Le développement de l'agriculture biologique, souvent considérée comme une solution plus durable pour la production alimentaire, pourrait avoir des effets inattendus sur l'usage de pesticides dans les champs non biologiques voisins, selon une étude parue dans Science.
L'agriculture biologique utilise des méthodes de lutte naturelle contre les nuisibles, visant une culture plus respectueuse de l'environnement. Toutefois, cette nouvelle recherche souligne que l'expansion des terres cultivées biologiquement peut entraîner une augmentation de l'utilisation de pesticides dans les champs conventionnels avoisinants, réduisant certains avantages écologiques.
Des effets négatifs, comme l'augmentation de l'emploi de pesticides dans les champs conventionnels entourant les parcelles bio, ont été identifiés. Ces conséquences peuvent néanmoins être atténuées si les exploitations biologiques sont regroupées et séparées géographiquement des exploitations conventionnelles.
Ashley Larsen, de l'Université de Californie à Santa Barbara, et ses collègues ont analysé les données de quelque 14 000 champs dans le comté de Kern, en Californie, sur sept ans. Cette région, productrice de cultures à haute valeur comme les raisins, les pastèques, les agrumes, les tomates et les pommes de terre, figure parmi les zones agricoles les plus précieuses des États-Unis.
L'équipe a croisé des cartes numérisées des champs et des cultures qui y sont cultivées avec les registres des applications de pesticides et les certifications biologiques des terrains.
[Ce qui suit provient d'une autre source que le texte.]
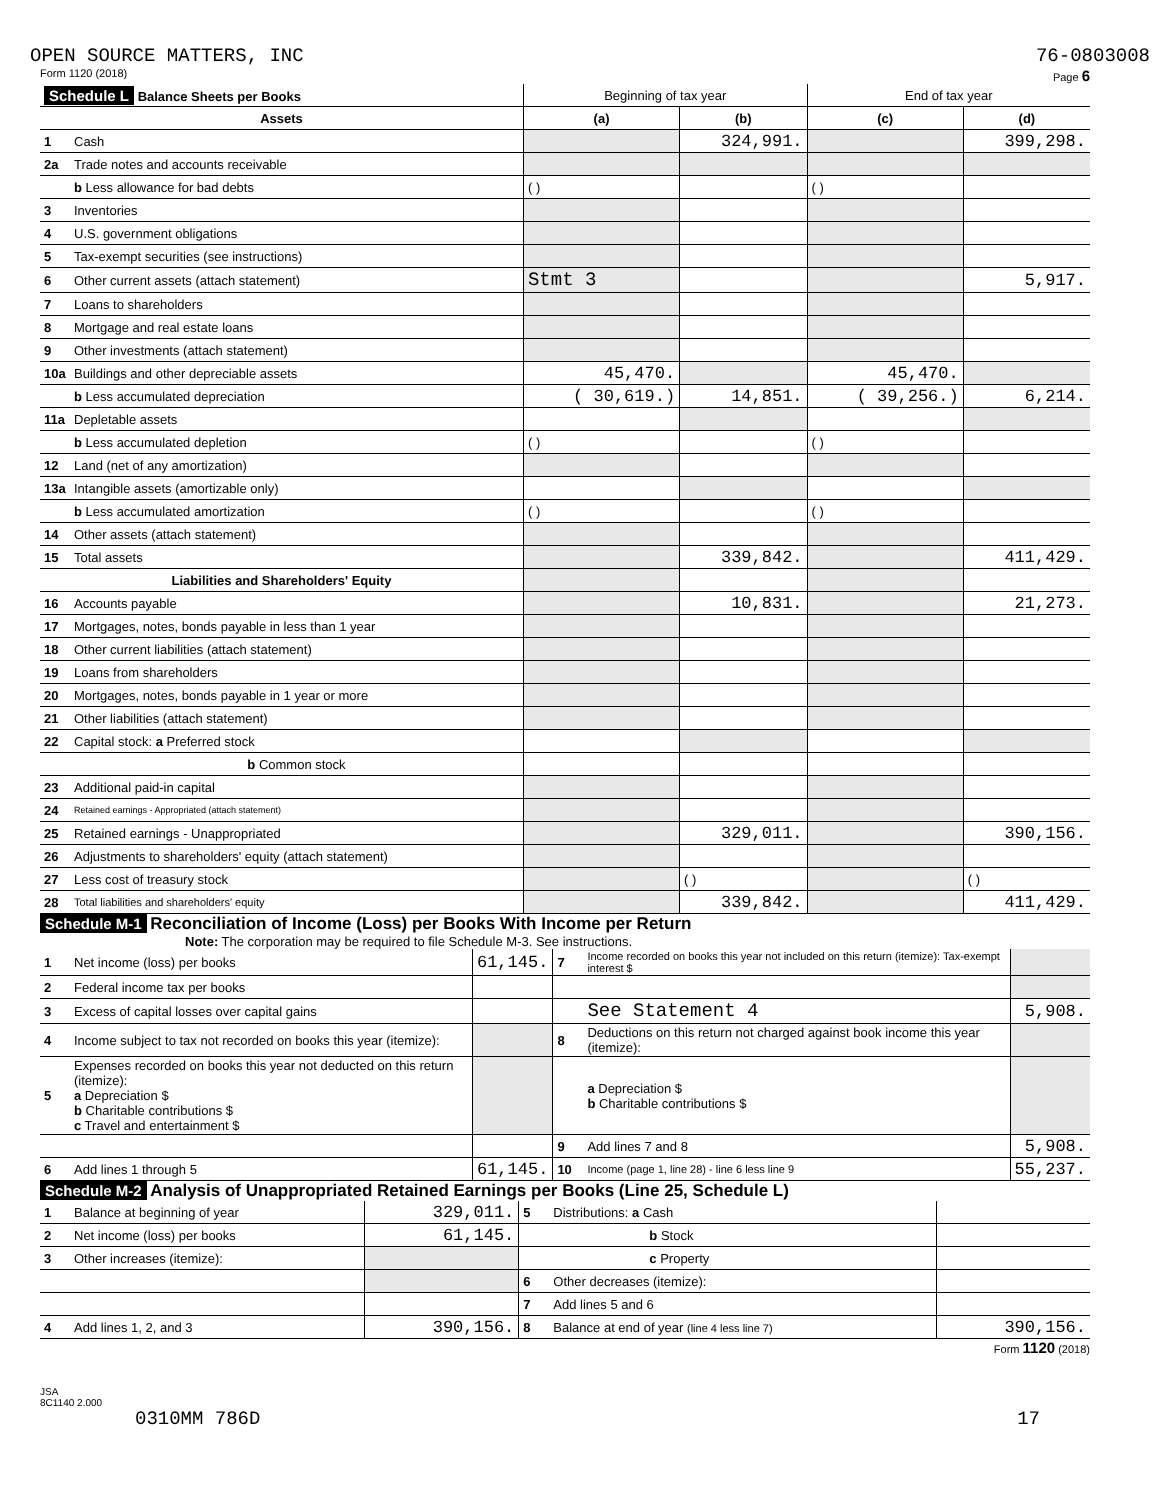OPEN SOURCE MATTERS, INC 76-0803008
Form 1120 (2018) Page 6
| Schedule L Balance Sheets per Books | | Beginning of tax year | | End of tax year | |
| --- | --- | --- | --- | --- | --- |
| Assets | | (a) | (b) | (c) | (d) |
| 1 | Cash | | 324,991. | | 399,298. |
| 2a | Trade notes and accounts receivable | | | | |
| | b Less allowance for bad debts | ( ) | | ( ) | |
| 3 | Inventories | | | | |
| 4 | U.S. government obligations | | | | |
| 5 | Tax-exempt securities (see instructions) | | | | |
| 6 | Other current assets (attach statement) | Stmt 3 | | | 5,917. |
| 7 | Loans to shareholders | | | | |
| 8 | Mortgage and real estate loans | | | | |
| 9 | Other investments (attach statement) | | | | |
| 10a | Buildings and other depreciable assets | 45,470. | | 45,470. | |
| | b Less accumulated depreciation | ( 30,619.) | 14,851. | ( 39,256.) | 6,214. |
| 11a | Depletable assets | | | | |
| | b Less accumulated depletion | ( ) | | ( ) | |
| 12 | Land (net of any amortization) | | | | |
| 13a | Intangible assets (amortizable only) | | | | |
| | b Less accumulated amortization | ( ) | | ( ) | |
| 14 | Other assets (attach statement) | | | | |
| 15 | Total assets | | 339,842. | | 411,429. |
| Liabilities and Shareholders' Equity | | | | | |
| 16 | Accounts payable | | 10,831. | | 21,273. |
| 17 | Mortgages, notes, bonds payable in less than 1 year | | | | |
| 18 | Other current liabilities (attach statement) | | | | |
| 19 | Loans from shareholders | | | | |
| 20 | Mortgages, notes, bonds payable in 1 year or more | | | | |
| 21 | Other liabilities (attach statement) | | | | |
| 22 | Capital stock: a Preferred stock | | | | |
| | b Common stock | | | | |
| 23 | Additional paid-in capital | | | | |
| 24 | Retained earnings - Appropriated (attach statement) | | | | |
| 25 | Retained earnings - Unappropriated | | 329,011. | | 390,156. |
| 26 | Adjustments to shareholders' equity (attach statement) | | | | |
| 27 | Less cost of treasury stock | | ( ) | | ( ) |
| 28 | Total liabilities and shareholders' equity | | 339,842. | | 411,429. |
Schedule M-1 Reconciliation of Income (Loss) per Books With Income per Return
Note: The corporation may be required to file Schedule M-3. See instructions.
| 1 | Net income (loss) per books | 61,145. | 7 | Income recorded on books this year not included on this return (itemize): Tax-exempt interest $ | |
| 2 | Federal income tax per books | | | | |
| 3 | Excess of capital losses over capital gains | | | See Statement 4 | 5,908. |
| 4 | Income subject to tax not recorded on books this year (itemize): | | 8 | Deductions on this return not charged against book income this year (itemize): | |
| 5 | Expenses recorded on books this year not deducted on this return (itemize): a Depreciation $ b Charitable contributions $ c Travel and entertainment $ | | | a Depreciation $ b Charitable contributions $ | |
| | | | 9 | Add lines 7 and 8 | 5,908. |
| 6 | Add lines 1 through 5 | 61,145. | 10 | Income (page 1, line 28) - line 6 less line 9 | 55,237. |
Schedule M-2 Analysis of Unappropriated Retained Earnings per Books (Line 25, Schedule L)
| 1 | Balance at beginning of year | 329,011. | 5 | Distributions: a Cash | |
| 2 | Net income (loss) per books | 61,145. | | b Stock | |
| 3 | Other increases (itemize): | | | c Property | |
| | | | 6 | Other decreases (itemize): | |
| | | | 7 | Add lines 5 and 6 | |
| 4 | Add lines 1, 2, and 3 | 390,156. | 8 | Balance at end of year (line 4 less line 7) | 390,156. |
Form 1120 (2018)
JSA
8C1140 2.000
0310MM 786D 17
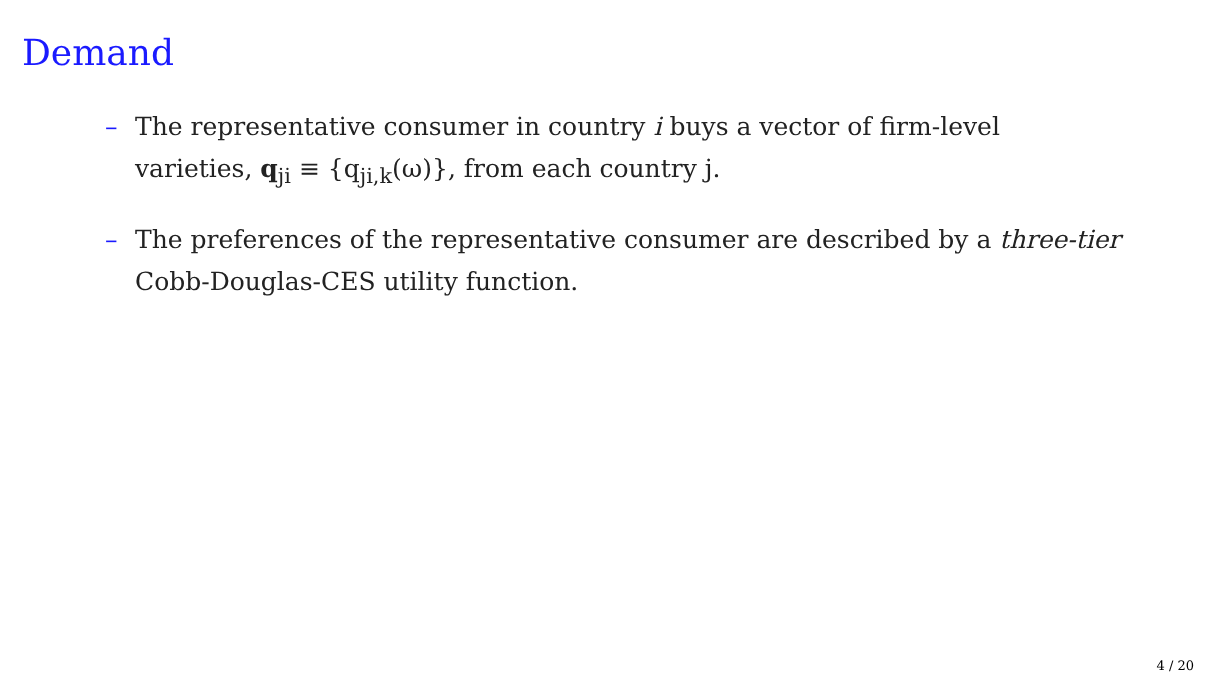Demand
– The representative consumer in country i buys a vector of firm-level varieties, q<sub>ji</sub> ≡ {q<sub>ji,k</sub>(ω)}, from each country j.
– The preferences of the representative consumer are described by a three-tier Cobb-Douglas-CES utility function.
4 / 20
Il en ressort que la proximité des champs biologiques conduit à une augmentation de l'utilisation des pesticides sur les terrains conventionnels voisins, mais aussi à une réduction significative sur les champs biologiques à proximité, l'effet étant principalement observé avec les insecticides.
Les chercheurs ont également découvert que les champs conventionnels plus éloignés des exploitations biologiques présentaient des niveaux inférieurs de pesticides. Une solution pour remédier totalement à la situation serait de regrouper les champs biologiques, selon une analyse moins détaillée effectuée également au niveau national par les chercheurs.
L'augmentation des terres cultivées biologiques environnantes entraîne une augmentation de l'utilisation de pesticides dans les champs conventionnels et une diminution dans les champs biologiques.
Erik Lichtenberg, de l'Université du Maryland, commentant cette étude, souligne que les décisions des agriculteurs concernant les pesticides sont influencées par la présence de champs biologiques à proximité, bien que les raisons précises restent à clarifier. Les valeurs des cultures, leur susceptibilité aux nuisibles et la tolérance au risque des agriculteurs jouent vraisemblablement tous un rôle.
Ces résultats mettent en lumière la nécessité d'une meilleure compréhension des interactions entre l'agriculture biologique et conventionnelle, ainsi que l'importance de la recherche pour une coexistence plus harmonieuse et durable des deux pratiques.